- **DATA SHOWN**:
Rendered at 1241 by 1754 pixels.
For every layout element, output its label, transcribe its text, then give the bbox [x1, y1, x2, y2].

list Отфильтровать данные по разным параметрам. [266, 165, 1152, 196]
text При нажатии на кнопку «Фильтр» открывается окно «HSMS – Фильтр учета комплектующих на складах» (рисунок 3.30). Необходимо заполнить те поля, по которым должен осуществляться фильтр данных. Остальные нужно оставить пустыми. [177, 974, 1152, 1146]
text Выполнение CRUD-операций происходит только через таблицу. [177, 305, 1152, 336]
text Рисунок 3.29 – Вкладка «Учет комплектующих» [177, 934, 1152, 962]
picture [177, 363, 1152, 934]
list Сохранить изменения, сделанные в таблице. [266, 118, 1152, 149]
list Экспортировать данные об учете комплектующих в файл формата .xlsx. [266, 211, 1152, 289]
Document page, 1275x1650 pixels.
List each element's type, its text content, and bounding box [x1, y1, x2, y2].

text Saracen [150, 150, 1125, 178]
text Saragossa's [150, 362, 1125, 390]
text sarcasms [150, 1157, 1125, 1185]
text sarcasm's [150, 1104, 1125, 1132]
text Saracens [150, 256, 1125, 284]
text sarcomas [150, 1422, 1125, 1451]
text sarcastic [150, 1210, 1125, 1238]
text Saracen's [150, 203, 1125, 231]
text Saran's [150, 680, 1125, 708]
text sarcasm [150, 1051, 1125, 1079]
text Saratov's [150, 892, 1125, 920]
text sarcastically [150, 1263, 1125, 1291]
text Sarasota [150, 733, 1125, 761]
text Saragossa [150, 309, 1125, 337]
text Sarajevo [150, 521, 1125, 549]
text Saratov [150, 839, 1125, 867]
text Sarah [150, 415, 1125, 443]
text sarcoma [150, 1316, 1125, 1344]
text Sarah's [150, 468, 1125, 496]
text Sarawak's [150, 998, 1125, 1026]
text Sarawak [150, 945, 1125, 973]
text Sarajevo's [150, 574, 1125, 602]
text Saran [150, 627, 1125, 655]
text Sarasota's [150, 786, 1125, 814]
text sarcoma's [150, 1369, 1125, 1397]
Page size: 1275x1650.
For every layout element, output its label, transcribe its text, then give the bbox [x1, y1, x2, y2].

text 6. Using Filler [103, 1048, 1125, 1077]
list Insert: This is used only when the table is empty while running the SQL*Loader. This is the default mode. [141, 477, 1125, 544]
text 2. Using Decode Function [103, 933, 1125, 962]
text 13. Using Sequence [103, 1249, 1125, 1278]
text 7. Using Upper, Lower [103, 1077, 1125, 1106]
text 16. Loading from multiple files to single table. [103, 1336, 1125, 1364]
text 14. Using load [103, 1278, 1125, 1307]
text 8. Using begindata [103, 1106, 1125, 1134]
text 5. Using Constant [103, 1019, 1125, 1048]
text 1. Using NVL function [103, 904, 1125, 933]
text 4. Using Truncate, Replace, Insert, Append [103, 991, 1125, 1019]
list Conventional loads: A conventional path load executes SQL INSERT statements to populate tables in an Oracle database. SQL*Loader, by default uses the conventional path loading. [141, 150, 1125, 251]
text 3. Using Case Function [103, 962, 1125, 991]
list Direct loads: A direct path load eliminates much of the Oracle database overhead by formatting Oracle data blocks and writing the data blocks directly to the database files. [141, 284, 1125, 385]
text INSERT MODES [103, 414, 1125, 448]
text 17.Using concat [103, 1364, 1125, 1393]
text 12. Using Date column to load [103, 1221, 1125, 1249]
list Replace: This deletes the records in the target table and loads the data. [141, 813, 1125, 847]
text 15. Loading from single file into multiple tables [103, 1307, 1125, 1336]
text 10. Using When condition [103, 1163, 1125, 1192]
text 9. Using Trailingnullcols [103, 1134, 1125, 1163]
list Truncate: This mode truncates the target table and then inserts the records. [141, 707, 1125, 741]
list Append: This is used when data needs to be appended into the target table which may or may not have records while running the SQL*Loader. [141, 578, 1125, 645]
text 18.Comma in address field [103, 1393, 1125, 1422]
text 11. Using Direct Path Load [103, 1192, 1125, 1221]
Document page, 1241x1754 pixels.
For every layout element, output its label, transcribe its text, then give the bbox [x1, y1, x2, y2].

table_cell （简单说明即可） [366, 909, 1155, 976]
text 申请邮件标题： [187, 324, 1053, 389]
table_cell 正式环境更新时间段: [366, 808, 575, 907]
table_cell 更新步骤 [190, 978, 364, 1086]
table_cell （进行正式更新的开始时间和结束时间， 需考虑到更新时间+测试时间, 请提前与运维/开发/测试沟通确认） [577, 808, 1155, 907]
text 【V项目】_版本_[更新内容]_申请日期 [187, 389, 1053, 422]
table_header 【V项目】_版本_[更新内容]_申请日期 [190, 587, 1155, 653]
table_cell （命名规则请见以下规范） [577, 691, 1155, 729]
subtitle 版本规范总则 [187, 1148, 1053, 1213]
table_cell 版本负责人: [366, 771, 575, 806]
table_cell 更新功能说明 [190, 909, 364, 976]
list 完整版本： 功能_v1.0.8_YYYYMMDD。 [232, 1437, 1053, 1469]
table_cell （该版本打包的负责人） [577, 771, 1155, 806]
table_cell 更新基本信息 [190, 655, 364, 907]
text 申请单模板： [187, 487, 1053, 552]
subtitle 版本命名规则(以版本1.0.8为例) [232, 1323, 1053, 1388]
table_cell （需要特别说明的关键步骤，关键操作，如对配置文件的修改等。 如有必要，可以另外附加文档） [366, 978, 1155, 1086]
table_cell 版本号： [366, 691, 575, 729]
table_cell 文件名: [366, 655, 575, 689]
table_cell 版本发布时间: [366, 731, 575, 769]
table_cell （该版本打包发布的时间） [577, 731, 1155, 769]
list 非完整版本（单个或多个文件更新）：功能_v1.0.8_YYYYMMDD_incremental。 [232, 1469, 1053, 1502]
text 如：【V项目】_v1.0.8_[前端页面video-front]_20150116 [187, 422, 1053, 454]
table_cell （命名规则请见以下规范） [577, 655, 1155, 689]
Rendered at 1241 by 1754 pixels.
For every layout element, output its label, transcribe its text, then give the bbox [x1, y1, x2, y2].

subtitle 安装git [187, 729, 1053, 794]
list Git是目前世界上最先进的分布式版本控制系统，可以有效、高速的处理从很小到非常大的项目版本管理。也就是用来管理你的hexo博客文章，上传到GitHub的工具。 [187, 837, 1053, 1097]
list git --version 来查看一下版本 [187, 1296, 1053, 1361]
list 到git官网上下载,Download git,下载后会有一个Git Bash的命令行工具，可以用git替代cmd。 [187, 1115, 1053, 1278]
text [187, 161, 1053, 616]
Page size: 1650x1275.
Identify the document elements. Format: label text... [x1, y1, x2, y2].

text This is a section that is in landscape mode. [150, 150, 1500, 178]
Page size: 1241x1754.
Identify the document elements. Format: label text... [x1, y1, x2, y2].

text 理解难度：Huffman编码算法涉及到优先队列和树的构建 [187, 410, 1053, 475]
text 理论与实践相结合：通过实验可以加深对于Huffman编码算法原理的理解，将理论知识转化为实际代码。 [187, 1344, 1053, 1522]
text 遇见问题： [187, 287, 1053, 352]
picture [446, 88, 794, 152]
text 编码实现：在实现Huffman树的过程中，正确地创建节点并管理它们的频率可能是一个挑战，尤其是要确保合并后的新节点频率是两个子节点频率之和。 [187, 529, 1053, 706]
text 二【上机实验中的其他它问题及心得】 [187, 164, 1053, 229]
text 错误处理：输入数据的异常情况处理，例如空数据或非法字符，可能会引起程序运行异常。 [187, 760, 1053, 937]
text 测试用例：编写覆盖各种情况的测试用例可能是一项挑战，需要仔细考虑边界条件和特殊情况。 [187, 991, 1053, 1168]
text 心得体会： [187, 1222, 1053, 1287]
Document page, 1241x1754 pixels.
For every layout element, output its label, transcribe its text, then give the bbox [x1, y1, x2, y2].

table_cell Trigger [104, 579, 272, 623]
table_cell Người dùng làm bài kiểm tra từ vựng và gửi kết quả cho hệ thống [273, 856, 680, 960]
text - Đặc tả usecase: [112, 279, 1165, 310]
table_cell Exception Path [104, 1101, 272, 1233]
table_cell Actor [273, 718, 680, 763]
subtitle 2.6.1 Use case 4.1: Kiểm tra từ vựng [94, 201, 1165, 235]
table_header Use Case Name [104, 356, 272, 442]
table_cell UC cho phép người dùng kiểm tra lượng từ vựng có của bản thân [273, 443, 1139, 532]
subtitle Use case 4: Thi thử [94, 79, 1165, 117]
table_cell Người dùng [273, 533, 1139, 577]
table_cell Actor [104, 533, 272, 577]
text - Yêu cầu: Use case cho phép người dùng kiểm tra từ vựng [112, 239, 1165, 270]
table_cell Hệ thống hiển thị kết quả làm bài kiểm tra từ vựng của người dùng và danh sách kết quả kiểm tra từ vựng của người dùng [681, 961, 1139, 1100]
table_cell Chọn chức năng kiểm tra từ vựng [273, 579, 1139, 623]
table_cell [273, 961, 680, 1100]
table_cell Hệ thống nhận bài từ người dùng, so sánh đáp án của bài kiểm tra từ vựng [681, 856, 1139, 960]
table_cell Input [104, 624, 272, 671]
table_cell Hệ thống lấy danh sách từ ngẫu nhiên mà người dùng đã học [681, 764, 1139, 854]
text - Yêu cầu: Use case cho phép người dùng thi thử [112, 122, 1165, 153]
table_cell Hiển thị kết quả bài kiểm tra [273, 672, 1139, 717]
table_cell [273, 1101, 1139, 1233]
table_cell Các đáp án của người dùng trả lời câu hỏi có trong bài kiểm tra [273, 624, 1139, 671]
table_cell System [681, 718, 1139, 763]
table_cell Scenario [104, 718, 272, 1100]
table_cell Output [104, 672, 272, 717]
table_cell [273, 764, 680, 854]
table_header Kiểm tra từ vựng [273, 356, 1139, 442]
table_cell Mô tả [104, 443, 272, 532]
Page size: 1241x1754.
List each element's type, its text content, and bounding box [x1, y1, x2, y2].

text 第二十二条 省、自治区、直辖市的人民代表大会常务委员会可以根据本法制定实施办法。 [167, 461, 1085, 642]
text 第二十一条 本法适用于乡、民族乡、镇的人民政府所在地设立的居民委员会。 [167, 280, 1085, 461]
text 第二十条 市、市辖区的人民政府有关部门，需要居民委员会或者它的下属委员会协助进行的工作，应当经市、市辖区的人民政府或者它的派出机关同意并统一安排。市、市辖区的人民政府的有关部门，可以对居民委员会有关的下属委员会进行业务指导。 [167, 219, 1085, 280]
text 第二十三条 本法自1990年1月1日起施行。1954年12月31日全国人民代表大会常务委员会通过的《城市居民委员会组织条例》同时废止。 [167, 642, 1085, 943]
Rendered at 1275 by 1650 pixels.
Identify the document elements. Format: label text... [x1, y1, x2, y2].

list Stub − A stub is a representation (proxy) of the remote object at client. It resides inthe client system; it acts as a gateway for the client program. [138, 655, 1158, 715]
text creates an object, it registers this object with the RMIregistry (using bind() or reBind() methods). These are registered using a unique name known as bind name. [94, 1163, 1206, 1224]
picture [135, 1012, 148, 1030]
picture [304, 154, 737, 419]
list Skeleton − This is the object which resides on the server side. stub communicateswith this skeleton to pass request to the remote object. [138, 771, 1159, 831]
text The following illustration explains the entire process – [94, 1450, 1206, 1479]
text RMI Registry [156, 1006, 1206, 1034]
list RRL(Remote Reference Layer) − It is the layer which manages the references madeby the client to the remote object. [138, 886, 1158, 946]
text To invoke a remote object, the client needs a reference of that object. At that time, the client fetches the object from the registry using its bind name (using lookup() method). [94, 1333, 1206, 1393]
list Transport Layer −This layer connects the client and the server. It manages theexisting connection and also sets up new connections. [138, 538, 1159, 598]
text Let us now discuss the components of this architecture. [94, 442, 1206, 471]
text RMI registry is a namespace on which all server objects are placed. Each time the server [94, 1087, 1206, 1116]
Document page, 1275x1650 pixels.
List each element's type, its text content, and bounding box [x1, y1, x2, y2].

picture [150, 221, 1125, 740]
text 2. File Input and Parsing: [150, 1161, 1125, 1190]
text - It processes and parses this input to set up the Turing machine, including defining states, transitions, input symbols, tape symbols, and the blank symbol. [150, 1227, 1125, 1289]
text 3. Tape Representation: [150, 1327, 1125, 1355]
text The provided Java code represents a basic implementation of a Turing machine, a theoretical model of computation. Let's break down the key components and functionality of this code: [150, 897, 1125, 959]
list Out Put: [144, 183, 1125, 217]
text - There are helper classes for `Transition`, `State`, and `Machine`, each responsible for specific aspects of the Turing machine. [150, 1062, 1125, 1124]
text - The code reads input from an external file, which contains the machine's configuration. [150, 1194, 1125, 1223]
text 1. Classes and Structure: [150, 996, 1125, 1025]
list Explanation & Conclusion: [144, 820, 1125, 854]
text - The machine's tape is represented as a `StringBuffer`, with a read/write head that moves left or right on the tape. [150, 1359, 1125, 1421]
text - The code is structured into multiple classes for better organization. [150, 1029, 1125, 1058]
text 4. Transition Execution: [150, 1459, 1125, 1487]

- **WHAT TO PRODUCE**: Reproduce each line of the material in which the string "Saran" occurs.

- **SOLUTION FOR THIS EXERCISE**:
text Saran's [150, 680, 1125, 708]
text Saran [150, 627, 1125, 655]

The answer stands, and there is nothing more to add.